Türkiye'nin en yüksek zirvesi olan Ağrı Dağı, 5137 metre yüksekliğiyle dikkat çekerken, dağın %67'si Iğdır sınırları içinde yer alıyor. Ancak, mevcut dağcılık rotası yalnızca Doğubayazıt'tan veriliyor ve bu durum, Iğdır'ın turizm potansiyelinin kullanılmaması anlamına geliyor.
Her gün dünyanın çeşitli ülkelerinden Ağrı Dağı’na çıkış yapmak için gelen dağcı sayısı 80 ile 150 arasında değişiyor. Bu dağcıların kişi başı ödedikleri ücret 10 bin TL ile 15 bin TL arasında. Bu rakamlar, Doğubayazıt yöre halkına sadece dağcılık faaliyetlerinden günlük yaklaşık 1 milyon TL gelir sağlıyor. Yıllık olarak hesaplandığında ise bu rakam 365 milyon TL’ye ulaşıyor. Üstelik bu gelir, turistlerin bölgedeki alışverişleri ve diğer harcamaları hariç tutulduğunda bile büyük bir ekonomik katkı sağlıyor.
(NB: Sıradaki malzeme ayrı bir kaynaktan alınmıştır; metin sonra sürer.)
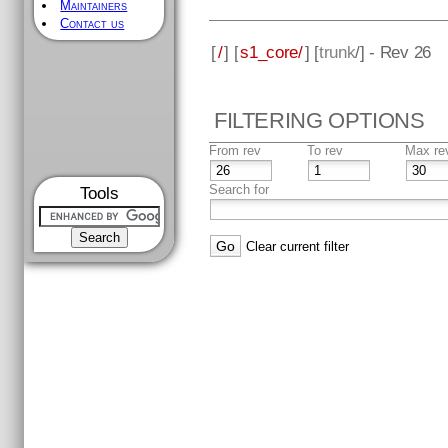
Maintainers
Contact us
[
/
] [
s1_core/
] [
trunk
/] - Rev 26
FILTERING OPTIONS
From rev
To rev
Max re
Search for
Tools
Clear current filter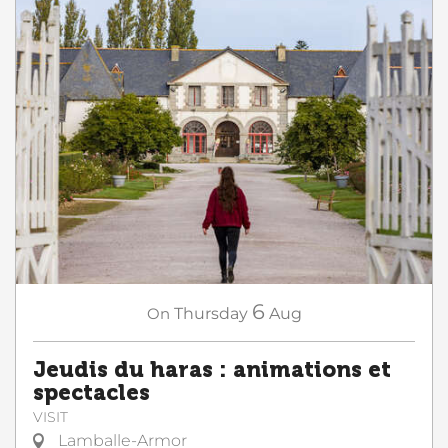
6
On
Thursday
Aug
Jeudis du haras : animations et
spectacles
VISIT
Lamballe-Armor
Iğdırlı dağcılar ve esnaf, bu ekonomik potansiyelin neden Iğdır’da değerlendirilmediğini sorguluyor. Ağrı Dağı'nın Iğdır tarafındaki güzergahının da dağcılara açılması durumunda, bu bacasız fabrika benzeri turizm faaliyeti Iğdır'a da önemli bir ekonomik katkı sağlayabilir. Ayrıca, bölgenin kültürel ve doğal güzelliklerinin tanıtılması, turistlerin Iğdır’da daha fazla vakit geçirmelerini teşvik edebilir.
Iğdır'dan açılacak dağcılık rotasının başlangıç ve kamp yerlerinin İl Özel İdaresi tarafından yaptırılıp işletilmesi öneriliyor. Tuz Mağarası'nda olduğu gibi, İl Özel İdaresi'nin bu alanların işletmesini üstlenmesi, bölgesel turizmin geliştirilmesi açısından önemli bir adım olabilir. Bu şekilde, hem güvenli ve düzenli bir dağcılık rotası sağlanmış olacak hem de yerel ekonomiye katkı artırılacaktır.
Iğdır halkı, bu konuda yetkililerden açıklama ve çözüm bekliyor. Dağın Iğdır tarafında da güvenli ve resmi rotaların oluşturulması, hem bölgesel ekonomiyi canlandırabilir hem de Iğdır'ın turizmdeki yerini sağlamlaştırabilir.